Stored data
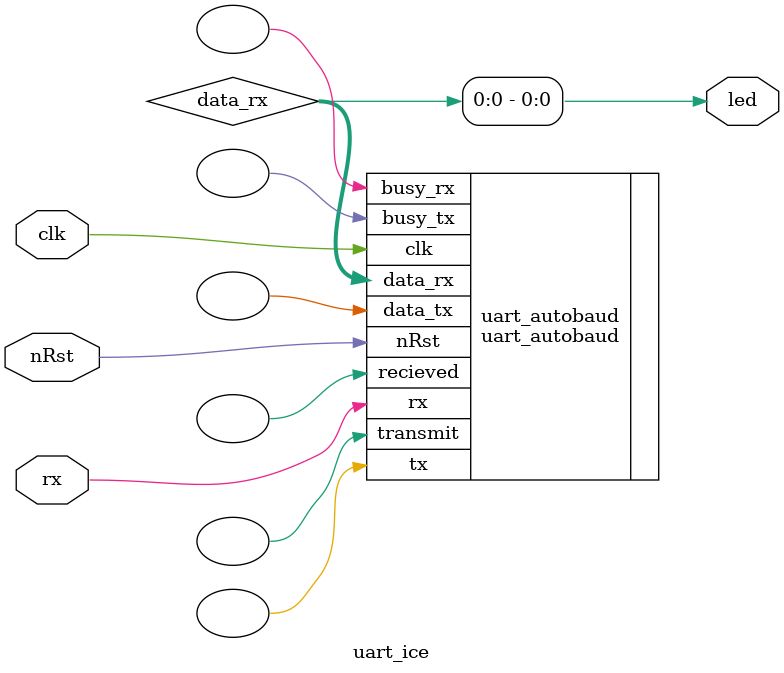
<source format=v>
module uart_ice(
	input	   clk,
   input    rx,
   input    nRst,
   output   led 
);
   wire [7:0] data_rx;

   assign led = data_rx[0];

   uart_autobaud uart_autobaud(
        .clk           (clk        ),
         .nRst          (nRst      ),
         .transmit      (     ),
         .data_tx       (   ),
         .rx            (rx         ),
         .busy_rx       (    ),
         .busy_tx       (    ),
         .recieved      (  ),
         .data_rx       ( data_rx  ),
         .tx            (         )
   );


endmodule

</source>
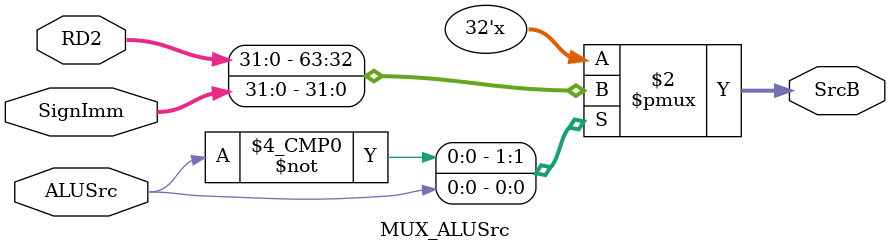
<source format=sv>
module MUX_ALUSrc(input logic ALUSrc, input logic[31:0] RD2, input logic[31:0] SignImm, output logic[31:0] SrcB);

    always@(*)
    begin
        case(ALUSrc)
            1'b0 : SrcB = RD2;
            1'b1 : SrcB = SignImm;
        default : SrcB = 0;
        endcase

    end

endmodule

</source>
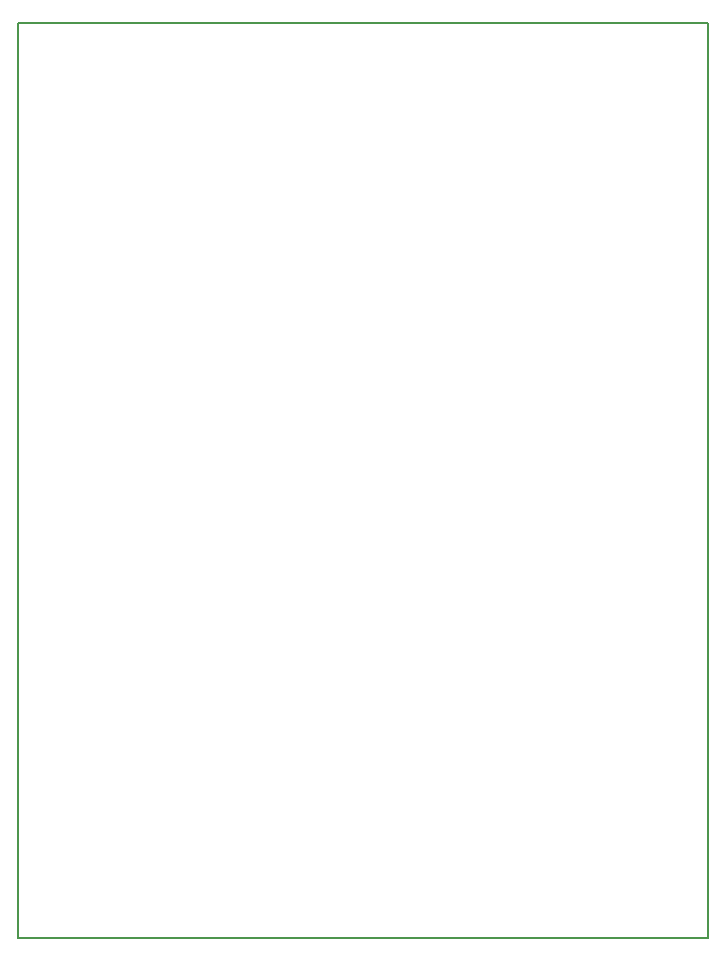
<source format=gm1>
G04 #@! TF.GenerationSoftware,KiCad,Pcbnew,5.0.2+dfsg1-1*
G04 #@! TF.CreationDate,2019-04-19T11:24:35+12:00*
G04 #@! TF.ProjectId,esp32,65737033-322e-46b6-9963-61645f706362,rev?*
G04 #@! TF.SameCoordinates,Original*
G04 #@! TF.FileFunction,Profile,NP*
%FSLAX46Y46*%
G04 Gerber Fmt 4.6, Leading zero omitted, Abs format (unit mm)*
G04 Created by KiCad (PCBNEW 5.0.2+dfsg1-1) date Fri 19 Apr 2019 11:24:35 NZST*
%MOMM*%
%LPD*%
G01*
G04 APERTURE LIST*
%ADD10C,0.150000*%
G04 APERTURE END LIST*
D10*
X143510000Y-36830000D02*
X143510000Y-34290000D01*
X85090000Y-36830000D02*
X85090000Y-34290000D01*
X143510000Y-111760000D02*
X85090000Y-111760000D01*
X143510000Y-34290000D02*
X85090000Y-34290000D01*
X85090000Y-111760000D02*
X85090000Y-36830000D01*
X143510000Y-36830000D02*
X143510000Y-111760000D01*
M02*

</source>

TASK TO COMPLETE: Please output each line above exactly and omit all images.

OUTPUT FOR THIS TASK:
<source format=v>
module uart_ice(
	input	   clk,
   input    rx,
   input    nRst,
   output   led 
);
   wire [7:0] data_rx;

   assign led = data_rx[0];

   uart_autobaud uart_autobaud(
        .clk           (clk        ),
         .nRst          (nRst      ),
         .transmit      (     ),
         .data_tx       (   ),
         .rx            (rx         ),
         .busy_rx       (    ),
         .busy_tx       (    ),
         .recieved      (  ),
         .data_rx       ( data_rx  ),
         .tx            (         )
   );


endmodule

</source>
<source format=sv>
module MUX_ALUSrc(input logic ALUSrc, input logic[31:0] RD2, input logic[31:0] SignImm, output logic[31:0] SrcB);

    always@(*)
    begin
        case(ALUSrc)
            1'b0 : SrcB = RD2;
            1'b1 : SrcB = SignImm;
        default : SrcB = 0;
        endcase

    end

endmodule

</source>
<source format=gm1>
G04 #@! TF.GenerationSoftware,KiCad,Pcbnew,5.0.2+dfsg1-1*
G04 #@! TF.CreationDate,2019-04-19T11:24:35+12:00*
G04 #@! TF.ProjectId,esp32,65737033-322e-46b6-9963-61645f706362,rev?*
G04 #@! TF.SameCoordinates,Original*
G04 #@! TF.FileFunction,Profile,NP*
%FSLAX46Y46*%
G04 Gerber Fmt 4.6, Leading zero omitted, Abs format (unit mm)*
G04 Created by KiCad (PCBNEW 5.0.2+dfsg1-1) date Fri 19 Apr 2019 11:24:35 NZST*
%MOMM*%
%LPD*%
G01*
G04 APERTURE LIST*
%ADD10C,0.150000*%
G04 APERTURE END LIST*
D10*
X143510000Y-36830000D02*
X143510000Y-34290000D01*
X85090000Y-36830000D02*
X85090000Y-34290000D01*
X143510000Y-111760000D02*
X85090000Y-111760000D01*
X143510000Y-34290000D02*
X85090000Y-34290000D01*
X85090000Y-111760000D02*
X85090000Y-36830000D01*
X143510000Y-36830000D02*
X143510000Y-111760000D01*
M02*

</source>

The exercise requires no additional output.